*WORK INSTRUCTIONS*. Search the data for the word "lines" and copy every line where it occurs.

*EXTRACTED MATERIAL*.
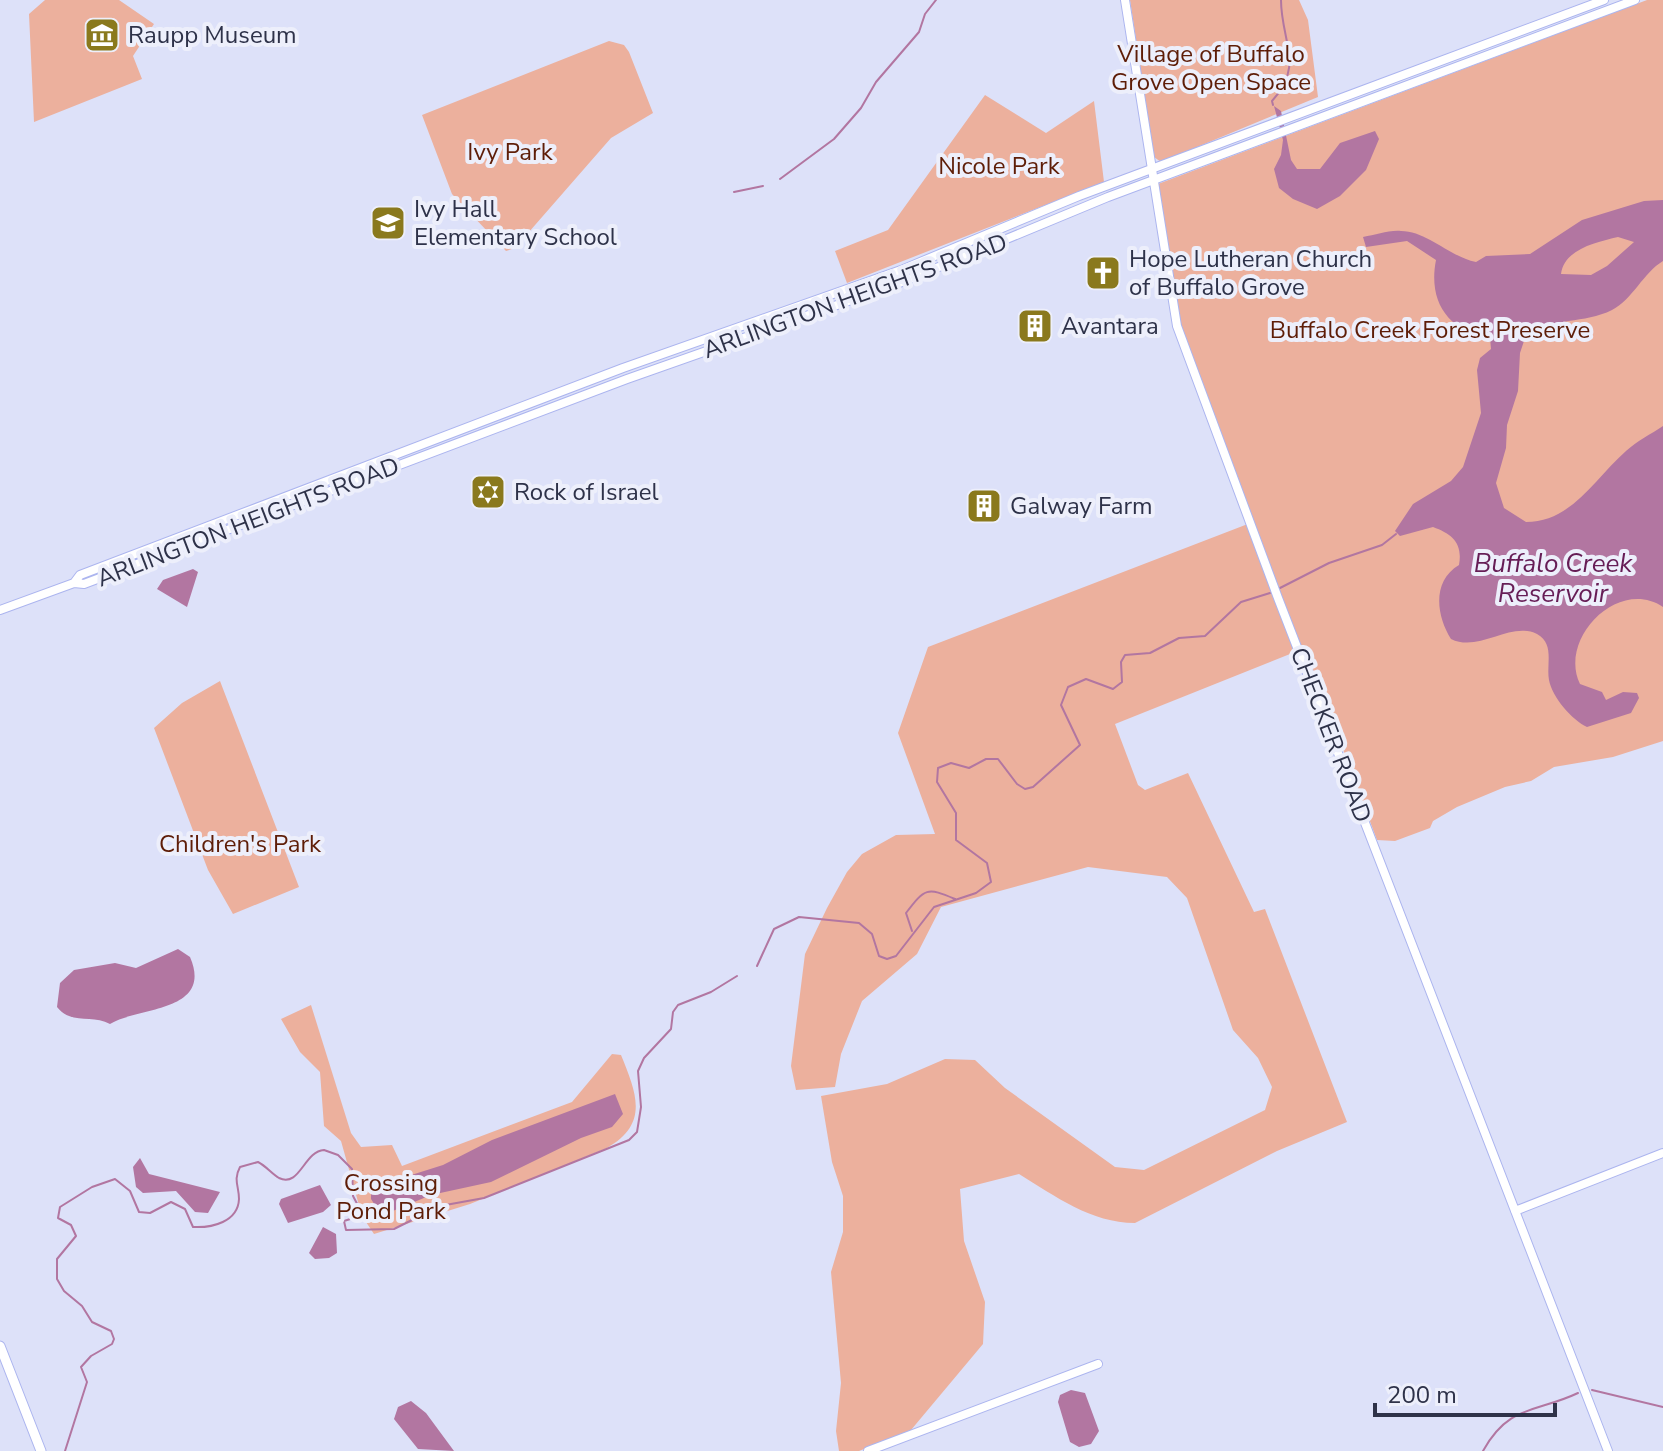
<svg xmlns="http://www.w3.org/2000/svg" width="1663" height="1451" viewBox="0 0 1663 1451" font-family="'Nunito Sans',sans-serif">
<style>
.green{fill:#ecb09d}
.water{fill:#b276a1;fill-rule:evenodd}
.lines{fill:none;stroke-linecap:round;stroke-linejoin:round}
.stream{stroke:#b276a1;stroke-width:2}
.secondary-casing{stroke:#acb5ef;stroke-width:10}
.primary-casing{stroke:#acb5ef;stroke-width:11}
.secondary{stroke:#fff;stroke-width:8}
.primary{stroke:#fff;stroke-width:9}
.labels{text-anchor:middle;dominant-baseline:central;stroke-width:8;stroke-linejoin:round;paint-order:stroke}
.poi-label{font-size:24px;fill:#2e3249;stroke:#edeffb;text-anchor:start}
.park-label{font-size:24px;fill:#5e1d07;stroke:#edeffb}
.street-label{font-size:24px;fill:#2e3249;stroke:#edeffb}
.water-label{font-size:26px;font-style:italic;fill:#661d56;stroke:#edeffb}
</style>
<rect width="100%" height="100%" fill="#dde1f9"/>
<path class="green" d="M45,0H119L154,24L133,56L142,79L34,122L29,14Z
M1130,0H1299L1308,20L1318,97L1161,162L1154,157Z
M1647,0H1663V741L1613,757L1554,767L1531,781L1505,787L1457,807L1433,821L1430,828L1395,841L1377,840L1305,648L1115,724L1138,785L1145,790L1188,773L1254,912L1265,909L1347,1122L1277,1151L1135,1223C1091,1223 1055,1196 1019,1174L960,1189L964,1241L985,1302L983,1344L911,1430L859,1451H839L836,1431L841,1383L831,1272L843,1232V1196L832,1162L821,1096L887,1084L945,1059L975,1060L1005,1088L1115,1167L1144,1170L1265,1110L1272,1087L1258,1058L1233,1030L1187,898L1167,877L1088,867L941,907L917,954L862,1001L841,1054L835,1087L796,1090L791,1066L805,954L827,908L847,872L862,854L896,835L935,834L898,733L928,647L1253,522L1177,316L1158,184Z
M609,41L624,45L629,52L653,113L611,138L515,248L506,251L452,194L422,115Z
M985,95L1046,133L1094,101L1104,182L847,283L835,251L888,230Z
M220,681L299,887L233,914L208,870L154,728L182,703Z
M311,1005L351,1133L361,1147L392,1145L402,1166L572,1102L612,1054L621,1055C637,1094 649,1124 607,1148L470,1204L374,1234L362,1216L341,1141L324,1126L320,1072L300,1052L281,1019Z"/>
<path class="water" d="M1274,106L1281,111L1291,160L1297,169H1320L1340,143L1375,131L1379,139L1366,170L1340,196L1317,209L1293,199L1279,188L1274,169L1281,155L1283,140Z
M1663,200V261C1643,273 1633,299 1612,310C1584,324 1553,317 1526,335L1520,353L1518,391L1507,425L1506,448L1496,483L1504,508L1526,522C1572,522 1595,478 1626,451C1637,441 1651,434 1663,426V607C1618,577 1558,639 1580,684L1602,692L1606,700L1623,692L1637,693L1639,698L1631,713L1587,727C1572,720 1552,697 1549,680C1546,664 1555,644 1537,634C1510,621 1479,653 1451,639C1436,615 1432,581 1459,565C1463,543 1452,534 1433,527L1400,536L1395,531L1413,504L1451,481L1463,467L1481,413L1477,370L1480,358L1491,349L1490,338C1447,331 1428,301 1436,260L1407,241L1366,247L1363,237C1376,235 1388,230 1401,231C1427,231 1450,257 1476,262L1486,256L1530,254L1582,220L1644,201ZM1618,237L1634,242L1607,266L1591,275L1561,274C1564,249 1597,242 1618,237Z
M193,569L198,572L187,607L157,589L163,580Z
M178,949L190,957C214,1013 137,1007 110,1024C92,1014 71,1025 57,1007L60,983L74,970L115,963L136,968Z
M615,1094L623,1114L612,1127L581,1138L491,1182L431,1195L388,1213L378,1210L371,1199V1180L405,1177L443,1165L492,1140Z
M140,1158L149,1174L220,1192L208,1213L195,1212L176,1191L143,1193L136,1187L133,1167Z
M320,1185L331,1205L323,1212L288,1223L279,1204L281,1199Z
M323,1227L336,1234L337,1253L329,1258L315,1259L309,1253Z
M1071,1390L1085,1393L1099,1431L1091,1444L1079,1447L1070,1442L1058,1402L1060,1395Z
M411,1401L426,1413L454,1451L418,1449L394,1419L398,1407Z"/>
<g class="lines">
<path class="stream" d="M1273,105L1272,101C1305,66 1281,41 1281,0
M780,179L834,139L861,108L876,82L919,32L925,14L936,0
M734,192L763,186
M1280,588L1329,563L1382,545L1396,534
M912,931L906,913C925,888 927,887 955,899
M757,966L774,929L799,917L859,923L872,934L879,956L887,959L896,956L934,907L976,893L991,882L987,863L956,840V813L937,782L938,768L951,763L969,768L986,759H998L1017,784L1025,789L1033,787L1080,745L1061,705L1068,687L1086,679L1113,689L1122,682L1121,662L1125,655L1150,653L1179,638L1205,636L1241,602L1270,593
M1592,1390L1663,1407
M65,1451L87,1382L81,1367L91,1356L112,1344L114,1339L111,1331L92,1322L82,1306L64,1291L57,1279V1259L76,1236L71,1225L58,1218L60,1207L92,1187L115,1179L130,1191L139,1212L150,1213L171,1202L185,1209L193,1227C212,1228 238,1222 239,1199C239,1186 233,1180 240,1167L258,1162C266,1166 272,1174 279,1178C300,1188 304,1151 324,1150L338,1155L352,1169L353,1196L363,1215L344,1221L346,1230L394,1229L440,1206L484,1198L629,1140L637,1132L641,1107L638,1071L644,1058L671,1029L673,1012L678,1005L711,992L737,976
M1483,1451C1509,1404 1536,1413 1578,1393"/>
<defs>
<path id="secondary" d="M1125,0L1177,326L1278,598L1608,1451
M74,583L80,575L623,368L901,270L1079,196L1604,0
M0,610L74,583L84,584L627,379L905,281L1108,197L1635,0
M1515,1211L1663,1153
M868,1451L1098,1364"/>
<path id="primary" d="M0,1346L41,1451"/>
</defs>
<use href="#secondary" class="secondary-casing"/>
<use href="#primary" class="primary-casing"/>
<use href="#secondary" class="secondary"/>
<use href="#primary" class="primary"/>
</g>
<defs>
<symbol id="museum-square" viewBox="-11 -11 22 22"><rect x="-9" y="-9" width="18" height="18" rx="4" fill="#8a791d" stroke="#edeffb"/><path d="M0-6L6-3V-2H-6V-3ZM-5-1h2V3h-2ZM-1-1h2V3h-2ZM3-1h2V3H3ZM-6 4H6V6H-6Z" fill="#fff"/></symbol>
<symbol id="school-square" viewBox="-11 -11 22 22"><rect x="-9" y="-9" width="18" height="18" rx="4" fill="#8a791d" stroke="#edeffb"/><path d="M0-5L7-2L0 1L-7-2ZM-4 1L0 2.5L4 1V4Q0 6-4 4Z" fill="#fff"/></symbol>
<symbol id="church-square" viewBox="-11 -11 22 22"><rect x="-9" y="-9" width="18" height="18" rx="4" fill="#8a791d" stroke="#edeffb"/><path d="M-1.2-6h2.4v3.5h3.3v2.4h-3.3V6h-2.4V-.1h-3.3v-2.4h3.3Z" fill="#fff"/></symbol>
<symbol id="building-square" viewBox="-11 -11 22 22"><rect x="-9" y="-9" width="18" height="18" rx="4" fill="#8a791d" stroke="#edeffb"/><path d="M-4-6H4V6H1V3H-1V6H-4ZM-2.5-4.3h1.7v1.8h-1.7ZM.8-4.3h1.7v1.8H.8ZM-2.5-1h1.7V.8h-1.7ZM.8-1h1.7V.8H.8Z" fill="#fff"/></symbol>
<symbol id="synagogue-square" viewBox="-11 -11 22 22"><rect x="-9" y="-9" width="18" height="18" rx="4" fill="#8a791d" stroke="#edeffb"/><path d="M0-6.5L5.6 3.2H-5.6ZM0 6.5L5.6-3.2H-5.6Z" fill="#fff"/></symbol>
</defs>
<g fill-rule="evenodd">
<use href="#museum-square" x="82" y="15" width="40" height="40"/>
<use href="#school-square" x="368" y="203" width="40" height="40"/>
<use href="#church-square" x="1083" y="253" width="40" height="40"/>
<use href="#building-square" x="1015" y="306" width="40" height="40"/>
<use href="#synagogue-square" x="468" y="472" width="40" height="40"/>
<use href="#building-square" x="964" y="486" width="40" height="40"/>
</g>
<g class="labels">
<g class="poi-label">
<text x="128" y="35">Raupp Museum</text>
<text x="414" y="209">Ivy Hall<tspan x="414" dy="28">Elementary School</tspan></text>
<text x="1129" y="259">Hope Lutheran Church<tspan x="1129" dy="28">of Buffalo Grove</tspan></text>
<text x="1061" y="326">Avantara</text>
<text x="514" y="492">Rock of Israel</text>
<text x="1010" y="506">Galway Farm</text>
</g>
<g class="park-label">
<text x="1211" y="54">Village of Buffalo<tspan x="1211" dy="28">Grove Open Space</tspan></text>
<text x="510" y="152">Ivy Park</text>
<text x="999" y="166">Nicole Park</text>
<text x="1430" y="330">Buffalo Creek Forest Preserve</text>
<text x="240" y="844">Children's Park</text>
<text x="391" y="1183">Crossing<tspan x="391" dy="28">Pond Park</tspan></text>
</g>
<g class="street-label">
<text transform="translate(855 296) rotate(-20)">ARLINGTON HEIGHTS ROAD</text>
<text transform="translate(248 522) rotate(-21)">ARLINGTON HEIGHTS ROAD</text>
<text transform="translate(1331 735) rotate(69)">CHECKER ROAD</text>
</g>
<g class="water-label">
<text x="1553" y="563">Buffalo Creek<tspan x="1553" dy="30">Reservoir</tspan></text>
</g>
</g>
<path d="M1375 1403v12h180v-12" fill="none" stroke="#2e3249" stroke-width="4"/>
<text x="1387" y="1403" font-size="24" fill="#2e3249" stroke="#edeffb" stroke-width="6" paint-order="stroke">200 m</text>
</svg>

*RESULT OF THE TASK*.
.lines{fill:none;stroke-linecap:round;stroke-linejoin:round}
<g class="lines">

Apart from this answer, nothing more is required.